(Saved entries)

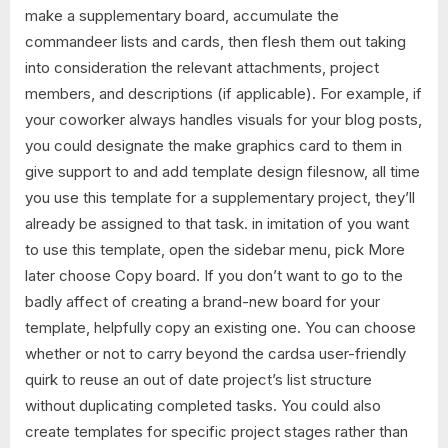
make a supplementary board, accumulate the
commandeer lists and cards, then flesh them out taking
into consideration the relevant attachments, project
members, and descriptions (if applicable). For example, if
your coworker always handles visuals for your blog posts,
you could designate the make graphics card to them in
give support to and add template design filesnow, all time
you use this template for a supplementary project, they’ll
already be assigned to that task. in imitation of you want
to use this template, open the sidebar menu, pick More
later choose Copy board. If you don’t want to go to the
badly affect of creating a brand-new board for your
template, helpfully copy an existing one. You can choose
whether or not to carry beyond the cardsa user-friendly
quirk to reuse an out of date project’s list structure
without duplicating completed tasks. You could also
create templates for specific project stages rather than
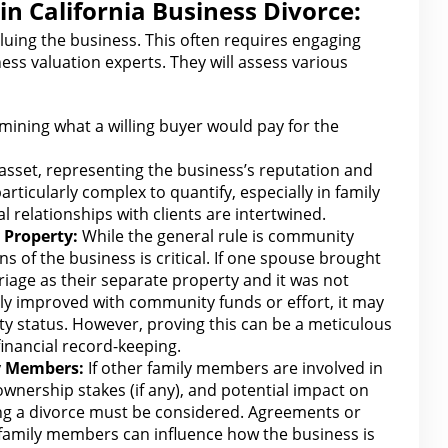
in California Business Divorce:
aluing the
business
. This often requires engaging
ess valuation
experts. They
will
assess various
ining what a willing buyer would pay
for the
 asset, representing the business’s reputation and
articularly complex to quantify, especially in
family
 relationships with
clients are intertwined.
 Property:
While
the general
rule is community
ns of the business is critical. If one spouse brought
rriage
as
their separate property and it was not
ly improved with community funds or effort, it may
ty status. However, proving this can be a meticulous
financial
record-keeping.
y Members:
If other family members are involved in
 ownership stakes (if any), and potential impact on
ng a divorce must be considered. Agreements or
family members can influence
how the
business is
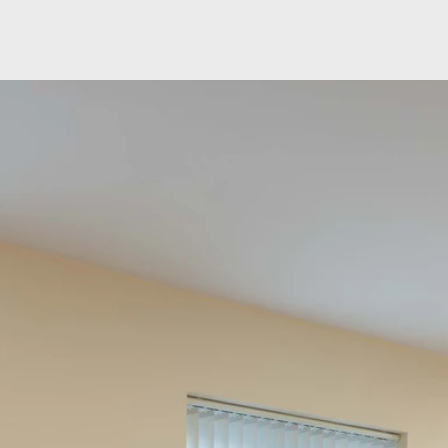
Skip to main content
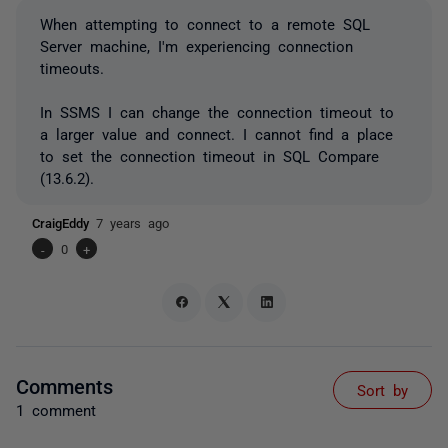
When attempting to connect to a remote SQL
Server machine, I'm experiencing connection
timeouts.
In SSMS I can change the connection timeout to
a larger value and connect. I cannot find a place
to set the connection timeout in SQL Compare
(13.6.2).
CraigEddy
7 years ago
-
0
+
Comments
Sort by
1 comment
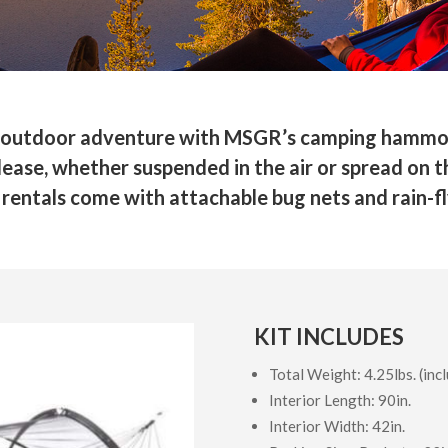
ext outdoor adventure with MSGR’s camping hammo
ase, whether suspended in the air or spread on the
rentals come with attachable bug nets and rain-fl
KIT INCLUDES
Total Weight: 4.25lbs. (incl
Interior Length: 90in.
Interior Width: 42in.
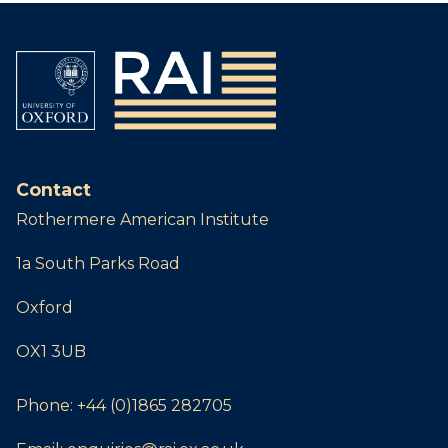
Contact
Rothermere American Institute
1a South Parks Road
Oxford
OX1 3UB
Phone:
+44 (0)1865 282705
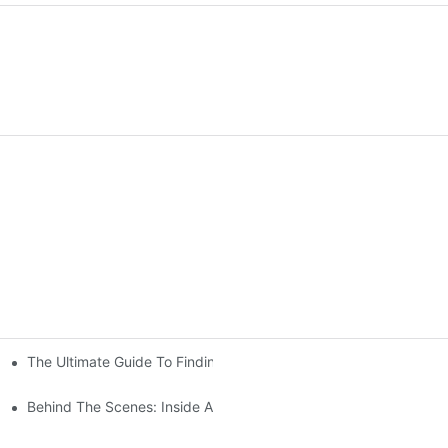
The Ultimate Guide To Finding The Perfect Living Room Sofa Fr
 To Consider
Behind The Scenes: Inside A Hotel Furniture Factory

**PROBLEM DETAILS**:
Reproduce every line from the entries that holds the word "Interior".

**SOLUTION TO THIS TASK**:
Interior Length: 90in.
Interior Width: 42in.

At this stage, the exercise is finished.